* SUPPLIED PASSAGE
Some Important Disability History Events

1817

The Connecticut Asylum for the Education and Instruction of Deaf and Dumb Persons, the first permanent school for the deaf in America, opened in Hartford on April 15. This marks the beginning of efforts to educate people with disabilities in America.

1829

Louis Braille invents the raised point alphabet that has come to be known as Braille.

1861-1865

The American Civil War results in 30,000 amputations in the Union Army alone. This brings disability issues to the American consciousness.

1927

The Supreme Court in Buck v. Bell rules that forced sterilization of people with disabilities is not a violation of their constitutional rights. Oliver Wendell Holmes states in the court opinion he wrote, “It is better for all the world, if instead of waiting to execute degenerate offspring for crime, or to let them starve for their imbecility, society can prevent those who are manifestly unfit from continuing their kind….Three generations of imbeciles are enough.”

1933

Franklin Delano Roosevelt, the first physically disabled person ever to be elected as a head of government, is sworn into office as president of the United States.

1935

A group in New York City called the League for the Physically Handicapped formed to protest discrimination by the Works Progress Administration (WPA). This was the first known direct action conducted by disabled people in America.

1939

Amid the outbreak of World War II and a societal acceptance of eugenics, Hitler orders widespread “mercy killing” of the sick and disabled. The Nazi euthanasia program was code-named Aktion T4 and was instituted to eliminate “life unworthy of life.”

1962

Edward V. Roberts becomes the first severely disabled student at the University of California at Berkeley. 8 years later, he formed a group on campus called the Rolling Quads and one year after that, Ed and his associates established the nation’s first Center for Independent Living (CIL). 15 years after being told he was “too disabled to work”, Ed was appointed as the head of Vocational Rehabilitation for California in, and established 9 CILs in the state 13 years later. Today there are over 300 CILs nationwide. Ed is known as the father of the independent living movement.

1964

The Civil Rights Act is passed prohibiting discrimination on the basis of race, religion, ethnicity, or national origin. The Civil Rights Act and civil rights movement lay a foundation for the disability rights movement and later the ADA.

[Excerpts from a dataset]
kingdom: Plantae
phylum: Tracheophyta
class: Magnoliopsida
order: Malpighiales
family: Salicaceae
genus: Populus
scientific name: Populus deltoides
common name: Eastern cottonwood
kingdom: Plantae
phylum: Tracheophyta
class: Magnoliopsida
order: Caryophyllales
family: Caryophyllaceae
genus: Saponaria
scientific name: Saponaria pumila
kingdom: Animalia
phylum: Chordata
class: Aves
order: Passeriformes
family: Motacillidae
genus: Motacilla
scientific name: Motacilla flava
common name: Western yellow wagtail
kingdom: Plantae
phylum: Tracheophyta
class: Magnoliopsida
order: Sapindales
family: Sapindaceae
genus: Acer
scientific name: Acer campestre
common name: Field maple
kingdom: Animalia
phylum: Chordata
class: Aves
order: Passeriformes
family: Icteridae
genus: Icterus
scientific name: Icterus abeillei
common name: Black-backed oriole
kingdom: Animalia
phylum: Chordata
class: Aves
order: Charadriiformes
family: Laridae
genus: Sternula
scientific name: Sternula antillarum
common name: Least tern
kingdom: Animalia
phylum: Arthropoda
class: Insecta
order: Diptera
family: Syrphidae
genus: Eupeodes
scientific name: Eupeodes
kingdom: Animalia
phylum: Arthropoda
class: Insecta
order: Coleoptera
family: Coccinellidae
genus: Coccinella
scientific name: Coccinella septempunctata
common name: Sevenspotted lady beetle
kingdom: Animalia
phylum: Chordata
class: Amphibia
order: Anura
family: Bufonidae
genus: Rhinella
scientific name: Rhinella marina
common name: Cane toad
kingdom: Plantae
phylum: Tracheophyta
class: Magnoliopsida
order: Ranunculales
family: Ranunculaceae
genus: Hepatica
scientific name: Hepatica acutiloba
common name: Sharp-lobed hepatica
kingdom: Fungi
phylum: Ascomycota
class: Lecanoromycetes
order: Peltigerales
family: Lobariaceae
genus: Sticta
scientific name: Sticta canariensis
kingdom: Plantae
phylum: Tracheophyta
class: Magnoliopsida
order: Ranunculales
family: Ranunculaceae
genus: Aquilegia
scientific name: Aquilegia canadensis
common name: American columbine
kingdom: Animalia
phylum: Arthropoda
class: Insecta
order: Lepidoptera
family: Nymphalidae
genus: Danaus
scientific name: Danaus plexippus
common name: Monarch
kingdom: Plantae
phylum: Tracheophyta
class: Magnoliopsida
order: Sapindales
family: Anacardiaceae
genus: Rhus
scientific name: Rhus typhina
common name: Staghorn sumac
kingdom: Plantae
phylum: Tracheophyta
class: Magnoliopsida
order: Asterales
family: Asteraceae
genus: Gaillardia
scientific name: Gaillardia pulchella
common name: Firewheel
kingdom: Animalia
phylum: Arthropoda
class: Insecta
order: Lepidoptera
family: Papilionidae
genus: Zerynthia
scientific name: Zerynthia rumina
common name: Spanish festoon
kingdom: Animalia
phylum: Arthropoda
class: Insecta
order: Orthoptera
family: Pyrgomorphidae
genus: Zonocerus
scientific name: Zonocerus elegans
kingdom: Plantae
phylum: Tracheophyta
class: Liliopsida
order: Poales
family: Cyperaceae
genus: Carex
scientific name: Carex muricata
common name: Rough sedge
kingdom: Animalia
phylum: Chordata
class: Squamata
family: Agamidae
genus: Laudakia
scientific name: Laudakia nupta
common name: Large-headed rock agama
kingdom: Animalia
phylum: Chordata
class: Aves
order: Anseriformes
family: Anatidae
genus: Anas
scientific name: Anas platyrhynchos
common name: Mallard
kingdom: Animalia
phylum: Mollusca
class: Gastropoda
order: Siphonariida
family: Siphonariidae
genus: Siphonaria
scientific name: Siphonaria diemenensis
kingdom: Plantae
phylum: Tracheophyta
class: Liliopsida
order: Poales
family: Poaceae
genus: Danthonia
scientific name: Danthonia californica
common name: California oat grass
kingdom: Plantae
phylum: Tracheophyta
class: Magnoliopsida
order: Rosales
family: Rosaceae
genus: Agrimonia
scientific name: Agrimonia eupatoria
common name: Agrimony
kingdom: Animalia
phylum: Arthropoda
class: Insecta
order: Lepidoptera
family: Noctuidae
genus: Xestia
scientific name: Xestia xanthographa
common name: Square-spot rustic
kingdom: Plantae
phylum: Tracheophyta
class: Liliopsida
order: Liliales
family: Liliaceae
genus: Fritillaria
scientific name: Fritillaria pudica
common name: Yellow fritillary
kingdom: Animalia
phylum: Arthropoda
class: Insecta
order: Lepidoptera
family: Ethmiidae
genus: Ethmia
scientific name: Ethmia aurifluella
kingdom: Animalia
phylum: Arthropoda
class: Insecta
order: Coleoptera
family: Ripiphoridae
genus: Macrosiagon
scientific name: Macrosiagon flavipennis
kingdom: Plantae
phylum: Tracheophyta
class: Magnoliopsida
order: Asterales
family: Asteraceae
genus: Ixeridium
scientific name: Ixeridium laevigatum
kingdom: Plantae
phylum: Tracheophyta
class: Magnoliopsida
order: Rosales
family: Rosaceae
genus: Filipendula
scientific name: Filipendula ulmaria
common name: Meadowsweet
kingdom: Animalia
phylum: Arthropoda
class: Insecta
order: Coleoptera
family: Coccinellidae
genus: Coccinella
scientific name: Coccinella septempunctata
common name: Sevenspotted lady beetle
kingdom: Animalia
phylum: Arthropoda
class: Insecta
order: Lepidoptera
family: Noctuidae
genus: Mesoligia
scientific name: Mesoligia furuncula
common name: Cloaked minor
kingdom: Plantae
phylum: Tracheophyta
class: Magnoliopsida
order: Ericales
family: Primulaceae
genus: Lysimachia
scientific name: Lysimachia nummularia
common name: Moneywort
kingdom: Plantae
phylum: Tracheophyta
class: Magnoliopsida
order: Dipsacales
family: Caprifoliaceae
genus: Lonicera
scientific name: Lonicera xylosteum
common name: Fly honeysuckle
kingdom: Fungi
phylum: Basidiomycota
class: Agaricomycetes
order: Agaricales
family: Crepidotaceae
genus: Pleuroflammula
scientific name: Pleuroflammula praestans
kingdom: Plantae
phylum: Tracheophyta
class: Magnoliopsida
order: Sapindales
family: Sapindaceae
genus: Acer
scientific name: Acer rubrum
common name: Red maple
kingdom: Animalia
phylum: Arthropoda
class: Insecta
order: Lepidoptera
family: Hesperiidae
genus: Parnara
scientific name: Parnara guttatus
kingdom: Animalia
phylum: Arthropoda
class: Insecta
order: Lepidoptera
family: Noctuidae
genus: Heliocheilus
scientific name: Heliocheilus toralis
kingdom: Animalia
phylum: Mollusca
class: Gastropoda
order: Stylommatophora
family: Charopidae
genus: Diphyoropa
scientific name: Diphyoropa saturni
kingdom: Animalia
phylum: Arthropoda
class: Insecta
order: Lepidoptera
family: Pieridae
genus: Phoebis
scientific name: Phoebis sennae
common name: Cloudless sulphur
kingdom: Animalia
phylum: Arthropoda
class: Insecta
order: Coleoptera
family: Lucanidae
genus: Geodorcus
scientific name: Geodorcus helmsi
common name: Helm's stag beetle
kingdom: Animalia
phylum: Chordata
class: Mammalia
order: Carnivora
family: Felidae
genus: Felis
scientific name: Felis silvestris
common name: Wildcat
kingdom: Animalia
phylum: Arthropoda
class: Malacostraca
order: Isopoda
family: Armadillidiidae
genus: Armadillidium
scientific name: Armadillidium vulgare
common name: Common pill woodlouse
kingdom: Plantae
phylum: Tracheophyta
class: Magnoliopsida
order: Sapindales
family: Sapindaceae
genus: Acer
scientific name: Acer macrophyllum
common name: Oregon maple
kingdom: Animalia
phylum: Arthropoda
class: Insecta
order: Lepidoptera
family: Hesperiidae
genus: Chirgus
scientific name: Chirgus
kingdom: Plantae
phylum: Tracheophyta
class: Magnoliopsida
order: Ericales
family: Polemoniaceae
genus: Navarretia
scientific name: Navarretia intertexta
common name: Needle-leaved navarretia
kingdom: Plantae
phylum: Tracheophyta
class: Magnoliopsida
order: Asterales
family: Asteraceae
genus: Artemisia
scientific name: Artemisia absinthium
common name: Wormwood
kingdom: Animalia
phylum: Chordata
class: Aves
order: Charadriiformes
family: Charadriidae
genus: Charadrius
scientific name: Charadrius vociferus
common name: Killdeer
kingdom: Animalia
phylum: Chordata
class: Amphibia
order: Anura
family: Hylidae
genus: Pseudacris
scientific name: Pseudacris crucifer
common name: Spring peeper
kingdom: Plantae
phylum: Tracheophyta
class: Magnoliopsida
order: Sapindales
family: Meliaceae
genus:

* ACTIVITY LIST
1 – Summarize the disability history timeline in two sentences.
2 – Transcribe the part of the disability history timeline starting at "The Connecticut Asylum" and ending at "disabilities in America.".

* WRITTEN ANSWERS
1 – The disability history timeline traces events from the 1817 opening of the first permanent school for the deaf in America, which marked the beginning of efforts to educate people with disabilities there, to the 1964 passage of the Civil Rights Act, which laid a foundation for the disability rights movement and later the ADA. Along the way it notes Louis Braille's raised point alphabet, the Supreme Court's Buck v. Bell ruling upholding forced sterilization, Franklin Delano Roosevelt's swearing-in as president, the Nazi euthanasia program Aktion T4, and Edward V. Roberts, known as the father of the independent living movement.

2 –
The Connecticut Asylum for the Education and Instruction of Deaf and Dumb Persons, the first permanent school for the deaf in America, opened in Hartford on April 15. This marks the beginning of efforts to educate people with disabilities in America.